Vorgegebener Text:
::::::

Wie viel Prozent der gesamten Emissionen machen die Scope-3-Emissionen bei HIAG aus?
In der Immobilienbranche fallen typischerweise im Scope-3 mit Abstand am meisten Emissionen an – die Bandbreite liegt in der Regel zwischen 70 und 90 Prozent der gesamten Treibhausgasbilanz. Bei uns waren es im Jahr 2024 knapp über 90 Prozent. Der effektive Anteil ist stark abhängig vom Geschäftsmodell des Unternehmens und kann auch grösseren jährlichen Schwankungen unterliegen.

Mit dem Inventar nimmt HIAG in der Branche eine Vorreiterrolle ein. Was hat Sie dazu bewogen, ein Scope-3-Inventar zu erstellen?
Die Bau- und Immobilienwirtschaft als Ganzes verursacht gemäss Schätzungen bis zu 40 Prozent der globalen Treibhausgasemissionen. Das Thema ist für unsere Branche daher absolut relevant. Weil wir unsere Verantwortung wahrnehmen wollen, haben wir vor vier Jahren damit begonnen, unsere Treibhausgasemissionen systematisch zu erfassen: In einem ersten Schritt bildeten wir Scope-1- und -2-Emissionen des Bestandsportfolios ab. Neu haben wir erstmals unser Entwicklungsportfolio mitberücksichtigt und ein umfassendes Scope-3-Inventar erarbeitet. Dies ist für uns ein weiterer Meilenstein. Das Inventar ist ein Bekenntnis, dass wir uns dem Thema Treibhausgasemissionen ernsthaft annehmen.

«Für uns ist klar, dass die angestrebte Emissionsreduktion nur in Zusammenarbeit mit unseren Partnern gelingt.» Andreas Kalberer, Projektleiter Nachhaltigkeit bei HIAG

Scope-3-Emissionen liegen nicht im direkten Handlungsbereich des Unternehmens. Warum ist es HIAG wichtig, diese indirekten Emissionen zu erheben?
Will HIAG einen ernsthaften Beitrag zur Reduktion der Treibhausgasemissionen leisten, kann sie die Scope-3-Emissionen aufgrund ihrer Bedeutung nicht ausblenden. Bisher galten diese als komplex und aufwändig in der Erhebung, weshalb man sie oft nicht oder nur halbherzig anging. Die Annahme, dass die vollständige Bilanzierung mit unverhältnismässigem Aufwand verbunden ist, haben wir nun widerlegt. Innerhalb von wenigen Monaten haben wir die Scope-3-Emissionen erhoben und in ein Inventar mit über 39 Emissionsgruppen überführt. Damit schaffen wir in Bezug auf unseren CO2-Fussabdruck volle Transparenz. Weiter wollen wir mit dem Inventar auch einen Dialog anregen. Für uns ist klar, dass die angestrebte Emissionsreduktion nur in Zusammenarbeit mit unseren Partnern gelingt. So müssen wir zum Beispiel auch unsere Mieter und Fachplaner an Bord holen, wenn es um die Reduktion eben dieser Scope-3-Emissionen geht.

::::::

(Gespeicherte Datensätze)
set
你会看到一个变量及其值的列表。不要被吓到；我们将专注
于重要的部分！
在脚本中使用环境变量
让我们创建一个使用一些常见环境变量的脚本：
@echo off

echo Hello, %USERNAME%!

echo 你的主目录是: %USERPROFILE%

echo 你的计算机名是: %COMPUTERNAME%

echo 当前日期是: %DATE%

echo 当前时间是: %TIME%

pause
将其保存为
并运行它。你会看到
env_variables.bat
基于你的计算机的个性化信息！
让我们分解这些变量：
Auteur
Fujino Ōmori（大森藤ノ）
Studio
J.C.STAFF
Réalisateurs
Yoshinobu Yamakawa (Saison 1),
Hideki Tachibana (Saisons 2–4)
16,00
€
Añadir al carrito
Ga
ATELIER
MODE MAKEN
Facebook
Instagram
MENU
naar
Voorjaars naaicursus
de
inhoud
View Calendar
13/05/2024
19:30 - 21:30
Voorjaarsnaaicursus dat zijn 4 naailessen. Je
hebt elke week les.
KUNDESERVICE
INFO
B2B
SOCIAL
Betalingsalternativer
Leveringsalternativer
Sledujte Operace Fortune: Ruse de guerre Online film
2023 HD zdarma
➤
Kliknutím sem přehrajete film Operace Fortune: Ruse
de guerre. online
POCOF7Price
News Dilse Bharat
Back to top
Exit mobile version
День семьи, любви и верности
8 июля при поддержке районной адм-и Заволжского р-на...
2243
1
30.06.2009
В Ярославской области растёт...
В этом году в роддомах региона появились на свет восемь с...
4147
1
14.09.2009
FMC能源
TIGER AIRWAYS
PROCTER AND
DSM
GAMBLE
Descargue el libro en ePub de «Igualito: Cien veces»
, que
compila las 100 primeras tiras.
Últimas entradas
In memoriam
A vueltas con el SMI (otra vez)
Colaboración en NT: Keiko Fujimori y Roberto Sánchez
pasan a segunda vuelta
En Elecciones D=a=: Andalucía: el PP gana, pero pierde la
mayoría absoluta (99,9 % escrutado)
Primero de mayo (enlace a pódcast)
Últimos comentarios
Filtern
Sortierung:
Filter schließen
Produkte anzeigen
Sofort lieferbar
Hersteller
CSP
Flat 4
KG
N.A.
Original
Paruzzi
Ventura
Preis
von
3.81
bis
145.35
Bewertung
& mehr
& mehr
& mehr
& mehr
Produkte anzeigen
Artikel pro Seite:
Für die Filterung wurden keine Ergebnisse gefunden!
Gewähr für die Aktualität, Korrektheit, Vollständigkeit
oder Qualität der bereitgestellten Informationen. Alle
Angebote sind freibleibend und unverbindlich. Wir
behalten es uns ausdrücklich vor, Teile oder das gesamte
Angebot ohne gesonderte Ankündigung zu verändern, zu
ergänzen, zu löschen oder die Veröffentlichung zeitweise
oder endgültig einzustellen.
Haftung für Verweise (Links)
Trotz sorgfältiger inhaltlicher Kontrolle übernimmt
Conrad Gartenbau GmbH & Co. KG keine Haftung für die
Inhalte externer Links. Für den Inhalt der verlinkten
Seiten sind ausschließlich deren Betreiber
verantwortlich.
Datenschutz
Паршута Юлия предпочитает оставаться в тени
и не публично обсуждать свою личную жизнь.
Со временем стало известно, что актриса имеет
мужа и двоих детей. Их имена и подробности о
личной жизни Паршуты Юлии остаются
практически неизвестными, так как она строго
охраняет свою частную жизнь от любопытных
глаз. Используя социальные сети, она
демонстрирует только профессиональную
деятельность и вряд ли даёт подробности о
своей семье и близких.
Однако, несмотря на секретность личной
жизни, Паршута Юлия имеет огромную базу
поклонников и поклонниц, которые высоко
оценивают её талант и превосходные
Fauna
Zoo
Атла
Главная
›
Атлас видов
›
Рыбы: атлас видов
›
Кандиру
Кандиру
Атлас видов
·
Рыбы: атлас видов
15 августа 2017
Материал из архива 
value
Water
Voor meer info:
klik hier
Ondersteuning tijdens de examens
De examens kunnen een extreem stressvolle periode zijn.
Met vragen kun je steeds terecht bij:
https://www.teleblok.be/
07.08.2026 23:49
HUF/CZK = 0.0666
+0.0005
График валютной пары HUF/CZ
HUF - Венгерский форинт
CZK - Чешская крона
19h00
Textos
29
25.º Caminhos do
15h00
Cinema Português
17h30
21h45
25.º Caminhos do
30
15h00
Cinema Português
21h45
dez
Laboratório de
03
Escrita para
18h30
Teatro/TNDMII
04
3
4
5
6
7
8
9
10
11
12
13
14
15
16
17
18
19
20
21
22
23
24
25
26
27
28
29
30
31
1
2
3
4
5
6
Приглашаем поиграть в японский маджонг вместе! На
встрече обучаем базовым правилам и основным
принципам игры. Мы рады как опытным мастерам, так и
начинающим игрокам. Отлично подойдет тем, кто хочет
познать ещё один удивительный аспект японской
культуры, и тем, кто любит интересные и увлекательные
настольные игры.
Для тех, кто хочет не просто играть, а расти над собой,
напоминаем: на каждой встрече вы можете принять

::::::

Gib an, in wie viele Emissionsgruppen HIAG die erhobenen Scope-3-Emissionen laut dem Text über Scope-3-Emissionen überführt hat.

In ein Inventar mit über 39 Emissionsgruppen.